A Microscope Called Marvin

Currently, only specialized laboratories can identify asbestos.

A technician typically has to examine a sample through a microscope for 15 minutes and manually document their findings. They risk exposure to asbestos in the process.

Frontier Microscopy is developing a system called Marvin to streamline this process.

Marvin’s robotic microscope takes hundreds of pictures across an air filter sample in seconds. The robot then uploads the pictures to a cloud-based analysis program.

The program’s artificial intelligence searches the sample for toxic asbestos fibers, and Marvin generates a report of its findings.

The whole process takes just two minutes.

Goal Is Preventing Asbestos Exposure

For decades, asbestos dust was rampant in industrial settings such as construction sites, refineries and ships.

This led to high rates of mesothelioma and other asbestos-related diseases among many trade professions.

Today, the use of asbestos is limited in the developed world, but there is still a risk of toxic exposure whenever old buildings are renovated or demolished.

In many developing nations, workers are still routinely exposed to asbestos. Foreign manufacturers use it in various types of insulation and cement.

Gruber believes Frontier Microscopy’s technology could improve workplace safety around the globe by making it fast and easy to detect airborne asbestos fibers.

Marvin would remove the need for a worksite to physically send an air filter sample to a laboratory for testing.

“Our main base of operations is in Australia, where we are validating the technology for laboratory accreditation. We anticipate laboratory trials to be completed in the coming months,” Gruber said. “We are interested in speaking to potential distributors in the U.S. for both Marvin and our Management Suite product, as well as potential laboratory partners for validation purposes.”

Lethal Legacy of Asbestos in Australia

Australia has a long history of asbestos problems, which Gruber is all too familiar with.

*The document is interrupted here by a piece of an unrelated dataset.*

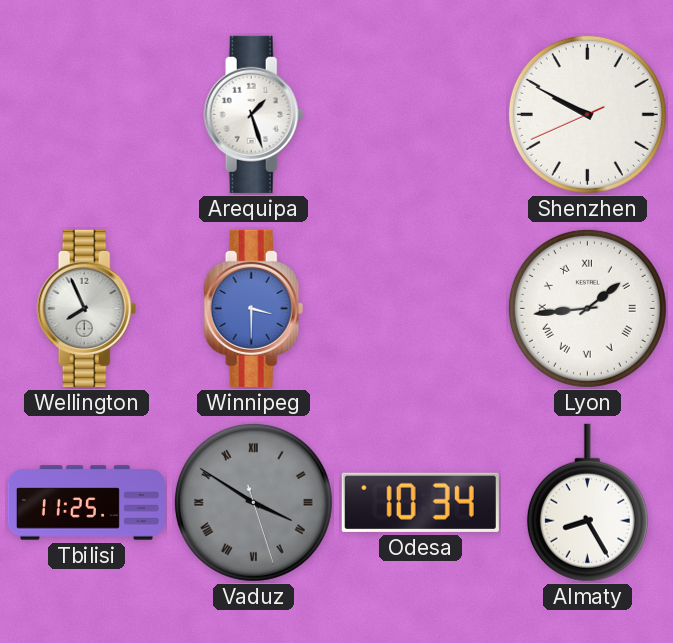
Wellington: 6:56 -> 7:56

“I’ve personally visited Wittenoom in Western Australia, known as the epicenter of asbestos mining in Australia. Soon after the health effects of asbestos became known, Wittenoom was abandoned,” Gruber said. “Thousands of people worked the asbestos mines at Witternoom, with hundreds of deaths linked to asbestos-related diseases as a result.”

The level of asbestos pollution at Wittenoom is comparable to the situation of Libby, Montana.

In Libby, the Zonolite Company and W.R. Grace mined asbestos-contaminated vermiculiteto make into attic insulation.

Zonolite insulation brought the risk of asbestos exposure to homes and businesses across the U.S.

In Australia, though, the Mr. Fluffy company marketed an even deadlier insulation product to homeowners. Called Asbestosfluf, it was essentially just pure asbestos fluffed into a soft, light texture.

Australia and the U.S. continue to struggle with the consequences of the asbestos industry’s past recklessness.

Jordan Gruber and other entrepreneurs are working on ways to create a safer and healthier future for everyone.